For an hour at St Andrew's last night, it looked like Southampton were drifting towards a fourth defeat in a row away from home. All the usual signs were there.
The front three had failed to take their chances and the wide midfielders were dropping ever deeper. Passes were going astray and Saints were finding it increasingly difficult to get out of their own half.
Then Tonda Eckert made some key substitutions that ultimately changed the outcome of the match. But it was the performance of one player in particular that really caught the eye.
The sloppy moment that looked oddly familiar

The Birmingham goal when it came was a sloppy one, almost inevitable as the Saints defenders struggled to get the ball away from their six yard box in a game of head tennis.
When they went behind they continued to suffer under a barrage of Birmingham City attacks and the home side almost went further ahead when Jay Stansfield's shot from the edge of the box was superbly tipped on to the post by Gavin Bazunu.
That save kept the Saints in the match. Tonda Eckert's substitutions tipped it in the away side's favour.
First Léo Scienza, inexplicably left out of the starting eleven on the grounds that he must be wrapped in cotton wool, came off the bench to replace Jay Robinson.
At the same time, Tom Fellows was withdrawn and replaced by Elias Jelert who has been injured since October. Jelert's last game was the 70 minutes that he played against Swansea at St Mary's, a game that the Saints should have won comfortably but didn't.
When Jelert limped off with a hamstring injury on the 18th October, few would have predicted that he would be out for 15 matches and that his next game for the club would be under a completely different manager.
The stark difference that changed the game

But, Jelert's impact at St Andrew's last night was instant.

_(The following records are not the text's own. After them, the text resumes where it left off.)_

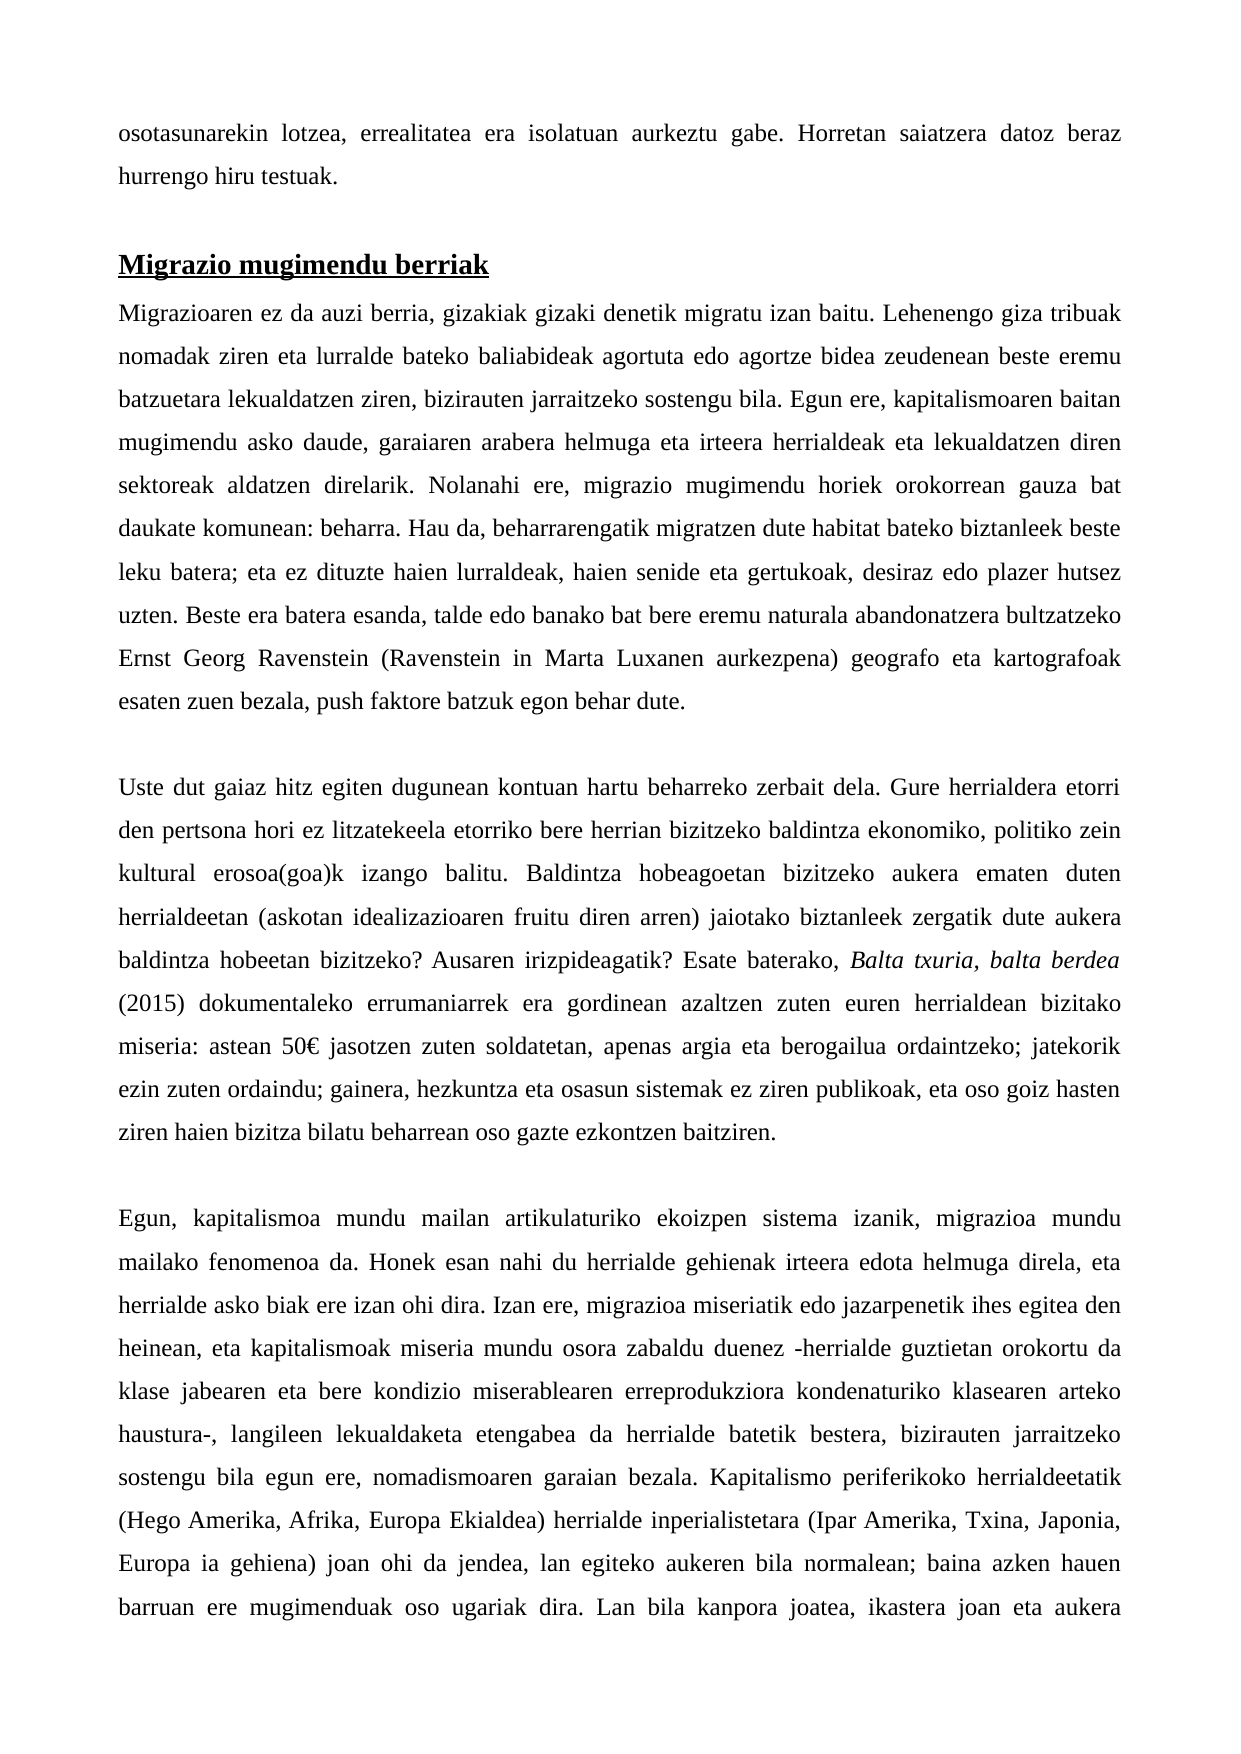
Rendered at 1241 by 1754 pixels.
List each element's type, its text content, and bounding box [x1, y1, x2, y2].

text osotasunarekin lotzea, errealitatea era isolatuan aurkeztu gabe. Horretan saiatzera datoz beraz hurrengo hiru testuak. [118, 118, 1122, 190]
text Egun, kapitalismoa mundu mailan artikulaturiko ekoizpen sistema izanik, migrazioa mundu mailako fenomenoa da. Honek esan nahi du herrialde gehienak irteera edota helmuga direla, eta herrialde asko biak ere izan ohi dira. Izan ere, migrazioa miseriatik edo jazarpenetik ihes egitea den heinean, eta kapitalismoak miseria mundu osora zabaldu duenez -herrialde guztietan orokortu da klase jabearen eta bere kondizio miserablearen erreprodukziora kondenaturiko klasearen arteko haustura-, langileen lekualdaketa etengabea da herrialde batetik bestera, bizirauten jarraitzeko sostengu bila egun ere, nomadismoaren garaian bezala. Kapitalismo periferikoko herrialdeetatik (Hego Amerika, Afrika, Europa Ekialdea) herrialde inperialistetara (Ipar Amerika, Txina, Japonia, Europa ia gehiena) joan ohi da jendea, lan egiteko aukeren bila normalean; baina azken hauen barruan ere mugimenduak oso ugariak dira. Lan bila kanpora joatea, ikastera joan eta aukera [118, 1203, 1122, 1620]
text Migrazioaren ez da auzi berria, gizakiak gizaki denetik migratu izan baitu. Lehenengo giza tribuak nomadak ziren eta lurralde bateko baliabideak agortuta edo agortze bidea zeudenean beste eremu batzuetara lekualdatzen ziren, bizirauten jarraitzeko sostengu bila. Egun ere, kapitalismoaren baitan mugimendu asko daude, garaiaren arabera helmuga eta irteera herrialdeak eta lekualdatzen diren sektoreak aldatzen direlarik. Nolanahi ere, migrazio mugimendu horiek orokorrean gauza bat daukate komunean: beharra. Hau da, beharrarengatik migratzen dute habitat bateko biztanleek beste leku batera; eta ez dituzte haien lurraldeak, haien senide eta gertukoak, desiraz edo plazer hutsez uzten. Beste era batera esanda, talde edo banako bat bere eremu naturala abandonatzera bultzatzeko Ernst Georg Ravenstein (Ravenstein in Marta Luxanen aurkezpena) geografo eta kartografoak esaten zuen bezala, push faktore batzuk egon behar dute. [118, 298, 1122, 715]
text Uste dut gaiaz hitz egiten dugunean kontuan hartu beharreko zerbait dela. Gure herrialdera etorri den pertsona hori ez litzatekeela etorriko bere herrian bizitzeko baldintza ekonomiko, politiko zein kultural erosoa(goa)k izango balitu. Baldintza hobeagoetan bizitzeko aukera ematen duten herrialdeetan (askotan idealizazioaren fruitu diren arren) jaiotako biztanleek zergatik dute aukera baldintza hobeetan bizitzeko? Ausaren irizpideagatik? Esate baterako, Balta txuria, balta berdea (2015) dokumentaleko errumaniarrek era gordinean azaltzen zuten euren herrialdean bizitako miseria: astean 50€ jasotzen zuten soldatetan, apenas argia eta berogailua ordaintzeko; jatekorik ezin zuten ordaindu; gainera, hezkuntza eta osasun sistemak ez ziren publikoak, eta oso goiz hasten ziren haien bizitza bilatu beharrean oso gazte ezkontzen baitziren. [118, 772, 1122, 1146]
text Migrazio mugimendu berriak [118, 247, 1122, 281]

In contrast to Tom Fellows, who prefers to run the ball out of deep areas, Jelert passed and moved. He found space down the right flank and looked to get in behind the left full-back.
The introduction of Southampton's breakout midfielder, Cameron Bragg and a change of personnel up front, was enough to shift the momentum in the away side's favour for the final 20 minutes of the match.

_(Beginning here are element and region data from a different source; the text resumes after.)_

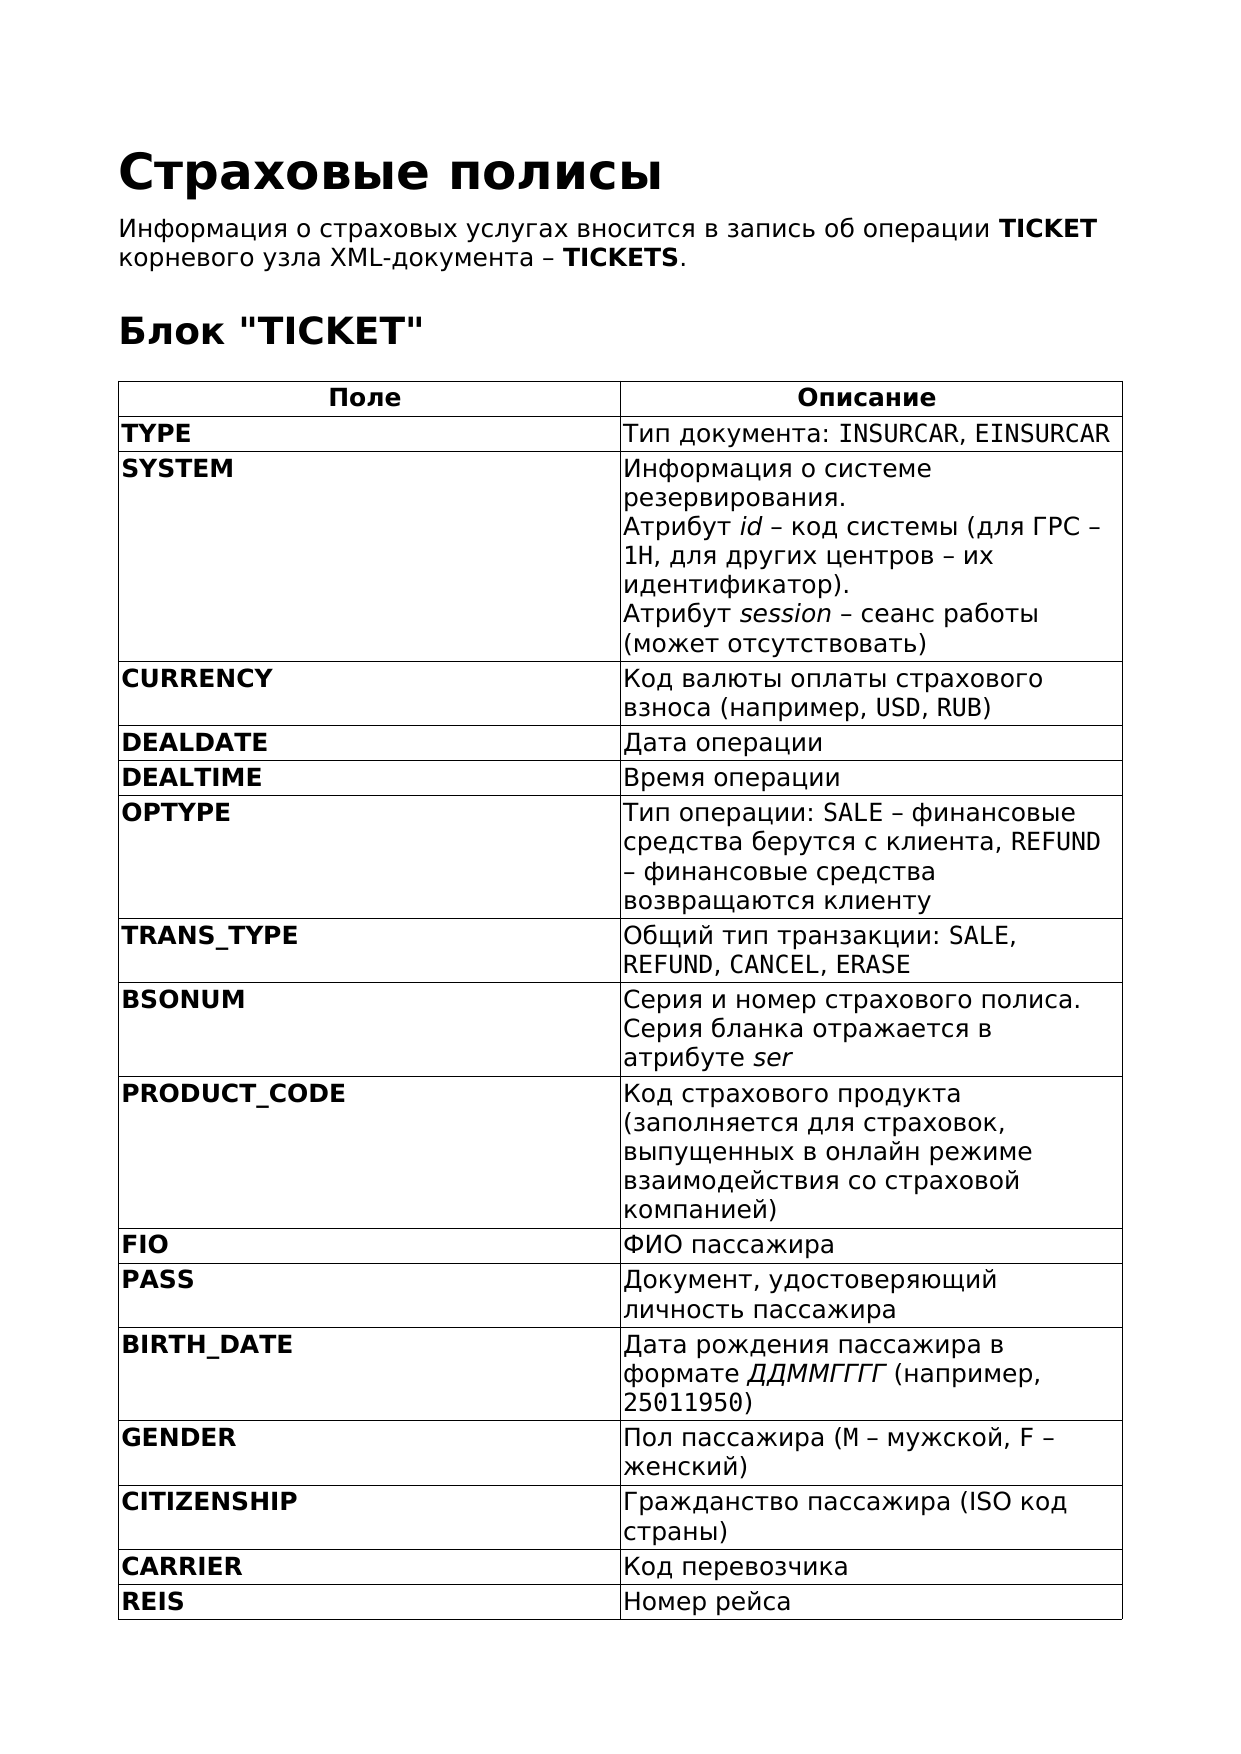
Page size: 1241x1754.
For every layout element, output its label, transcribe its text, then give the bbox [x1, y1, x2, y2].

table_cell PRODUCT_CODE [119, 1077, 620, 1227]
table_cell Гражданство пассажира (ISO код страны) [621, 1486, 1122, 1549]
table_cell OPTYPE [119, 796, 620, 918]
table_cell CARRIER [119, 1550, 620, 1584]
table_cell Код валюты оплаты страхового взноса (например, USD, RUB) [621, 662, 1122, 725]
text Информация о страховых услугах вносится в запись об операции TICKET корневого узла XML-документа – TICKETS. [118, 214, 1122, 272]
table_cell Номер рейса [621, 1585, 1122, 1619]
subtitle Блок "TICKET" [118, 310, 1122, 353]
subtitle Страховые полисы [118, 143, 1122, 201]
table_cell REIS [119, 1585, 620, 1619]
table_cell BIRTH_DATE [119, 1328, 620, 1420]
table_header Поле [119, 382, 620, 416]
table_cell Серия и номер страхового полиса. Серия бланка отражается в атрибуте ser [621, 983, 1122, 1076]
table_cell Дата рождения пассажира в формате ДДММГГГГ (например, 25011950) [621, 1328, 1122, 1420]
table_cell Дата операции [621, 726, 1122, 760]
table_cell Общий тип транзакции: SALE, REFUND, CANCEL, ERASE [621, 919, 1122, 982]
table_cell BSONUM [119, 983, 620, 1076]
table_cell TYPE [119, 417, 620, 451]
table_cell Документ, удостоверяющий личность пассажира [621, 1264, 1122, 1327]
table_cell CITIZENSHIP [119, 1486, 620, 1549]
table_cell Код страхового продукта (заполняется для страховок, выпущенных в онлайн режиме взаимодействия со страховой компанией) [621, 1077, 1122, 1227]
table_cell Время операции [621, 761, 1122, 795]
table_cell DEALDATE [119, 726, 620, 760]
table_cell FIO [119, 1229, 620, 1263]
table_header Описание [621, 382, 1122, 416]
table_cell Код перевозчика [621, 1550, 1122, 1584]
table_cell ФИО пассажира [621, 1229, 1122, 1263]
table_cell Тип операции: SALE – финансовые средства берутся с клиента, REFUND – финансовые средства возвращаются клиенту [621, 796, 1122, 918]
table_cell DEALTIME [119, 761, 620, 795]
table_cell PASS [119, 1264, 620, 1327]
table_cell SYSTEM [119, 452, 620, 661]
table_cell CURRENCY [119, 662, 620, 725]
table_cell Информация о системе резервирования. Атрибут id – код системы (для ГРС – 1H, для других центров – их идентификатор). Атрибут session – сеанс работы (может отсутствовать) [621, 452, 1122, 661]
table_cell Пол пассажира (M – мужской, F – женский) [621, 1421, 1122, 1484]
table_cell Тип документа: INSURCAR, EINSURCAR [621, 417, 1122, 451]
table_cell GENDER [119, 1421, 620, 1484]
table_cell TRANS_TYPE [119, 919, 620, 982]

Bragg found the willing run of Jelert with a perfectly weighted pass inside the full-back, after the referee had seemingly impinged Tomoki Iwata in the build up. Jelert whipped in an early cross and Cameron Archer gambled, getting ahead of his marker to guide the ball inside the far post.
Not content with the point, Eckert threw on Kuryu Matsuki for a long awaited cameo in the final few minutes of the game. Matsuki added energy and enthusiasm; Saints fans should expect to see more of him in the coming weeks.
In Elias Jelert, Southampton have found exactly the player that they needed at exactly the right time. Tom Fellows is not a right wing-back; he's not a hybrid midfielder; he's not a full-back. Elias Jelert is all of those things and he more than proved that last night. Finally Eckert has found the round peg to fit the round hole in his 3-4-3 system.